Ooit leek georganiseerde criminaliteit ver van ons bed. Burgers wisten dat zij bestond en verschrikkelijke kanten had, want ze hoorden het op het nieuws als er een liquidatie in het criminele milieu had plaatsgevonden. Maar de onderwereld – het woord zegt het al – was nauwelijks zichtbaar. In je eigen achtertuin zag je die niet.
Dat is veranderd. Na de liquidaties kwamen de vergisliquidaties al dichterbij. Daarna bewuste liquidaties in de bovenwereld waarbij slachtoffers vielen onder advocaten en journalisten. Inmiddels is het zover dat je in steden en dorpen ’s nachts de knallen hoort. Vaak door jonge mensen die zich laten verleiden vuurwerkaanslagen te plegen. Doelwitten van drugscriminelen worden luid en duidelijk gewaarschuwd: de ‘rekening’ voor een onderschept drugstransport of een partij geripte cocaïne moet worden vereffend.
Het is niet langer de ver-van-je-bedshow; het gebeurt in de eigen wijk. Daar worden brave buren wakker geknald. Daar loeien sirenes, zwaaien lichten en zetten rechercheurs de achtertuin met linten af. Daar stofzuigen geschrokken ouders in kinderkamers de glassplinters van het bed. Over die realiteit vertellen verderop in dit nummer OM’ers uit de parketten Amsterdam, Rotterdam en Midden-Nederland.
Als oud-FP’er, waar traditioneel de vuurwerkportefeuille is belegd, werd ik niet wakker van een knal hier of daar. In die tijd keken we – en dat klinkt nu enigszins naïef – vooral door de bril van milieu naar (illegaal) vuurwerk. Hoe is dat veranderd! Vuurwerk, zwáár vuurwerk, is een wapen van drugscriminelen (en van relschoppers). De knul met de rotjes van vroeger is nu regelmatig een jongeman die met explosieven hand- en spandiensten voor drugsbendes verricht en - en passant - zijn eigen toekomst verknalt. Voor naïviteit is geen plaats meer, dagelijks worden we met onze neus op de feiten gedrukt.
De aanpak van de zware georganiseerde criminaliteit is voor het OM vanzelfsprekend topprioriteit. En die aanpak dient te innoveren en zich continu te blijven ontwikkelen. Bijvoorbeeld door een verbetering van de kroongetuigenregeling, en het zoeken naar meer mogelijkheden om in te zetten tegen criminelen die vanuit de bajes hun activiteiten voortzetten.
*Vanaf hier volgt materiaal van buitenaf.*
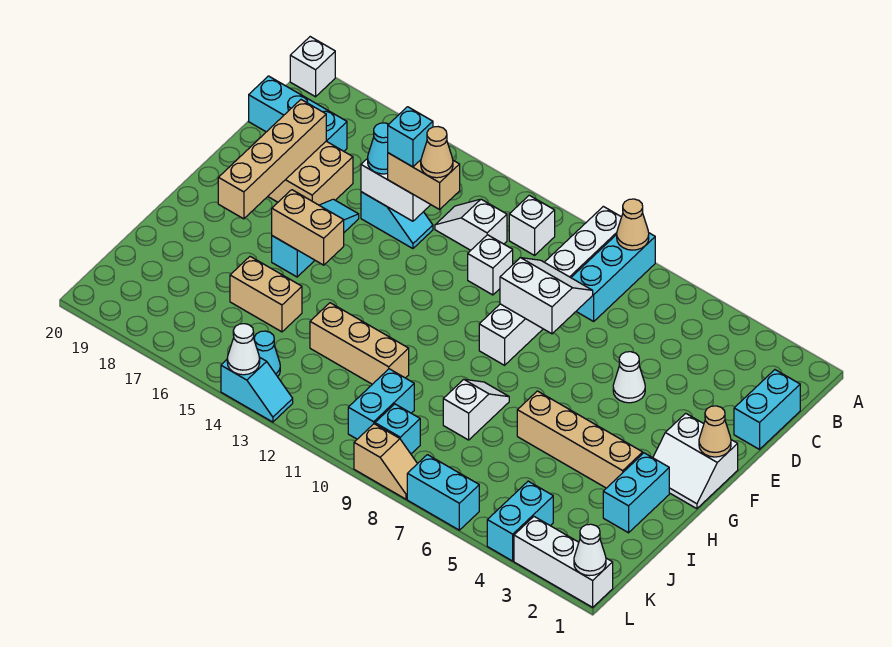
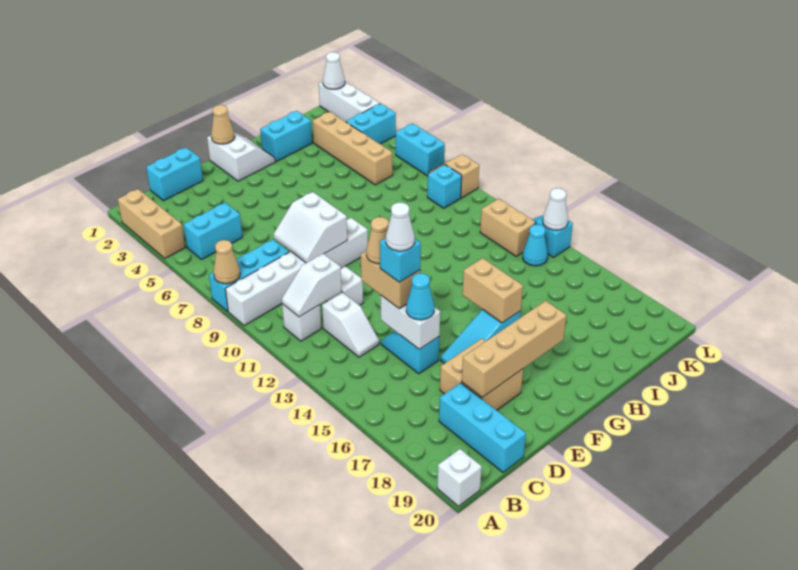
white 1x1 cone [613,352,645,403] -> white 1x1 cone moved to [386,203,415,251]
tan 1x4 brick [517,391,643,488] -> tan 1x4 brick moved to [313,112,393,185]
white 1x2 slope [443,379,509,440] -> white 1x2 slope moved to [282,254,342,317]
tan 1x3 brick [310,303,409,384] -> tan 1x3 brick moved to [118,189,185,258]
tan 1x2 brick [230,257,302,332] -> tan 1x2 brick moved to [480,199,536,256]
cyan 1x2 brick [348,369,414,439] -> cyan 1x2 brick moved to [184,203,242,259]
Ook is het van groot belang dat onze OM’ers en andere hoeders van de rechtstaat hun werk veilig kunnen blijven doen.
Daarnaast zullen we als overheid moeten investeren in preventie door het creëren van meer perspectief in de wijken waar dat nodig is. In die brede aanpak van criminaliteit en criminelen ligt voor het OM de focus op de strafréchtelijke aanpak. Daar zijn we goed in en daarmee kunnen we bijdragen aan de integrale vuist tegen de zware georganiseerde criminaliteit.
Een ding moet me nog van het hart en dat gaat over gegevensuitwisseling. Mede vanwege de toenemende complexiteit van bepaalde criminaliteitsvormen, is uitwisseling van gegevens van essentieel belang. Daarbij dient steeds een afweging plaats te vinden tussen opsporingsbelangen en privacybelangen. Bij die afweging zouden de opsporingsbelangen meer gewicht in de schaal moeten leggen bij vormen van ernstige criminaliteit – bijvoorbeeld bij alle strafbare feiten met een strafbedreiging van 6 jaar of meer – dan bij eenvoudiger criminaliteit. Scherper geformuleerd betekent dit dat om de samenleving tegen machtige, gewetenloze en maatschappij ontwrichtende criminelen te beschermen, wij er naar streven om binnen de overheid ruimhartig informatie te delen.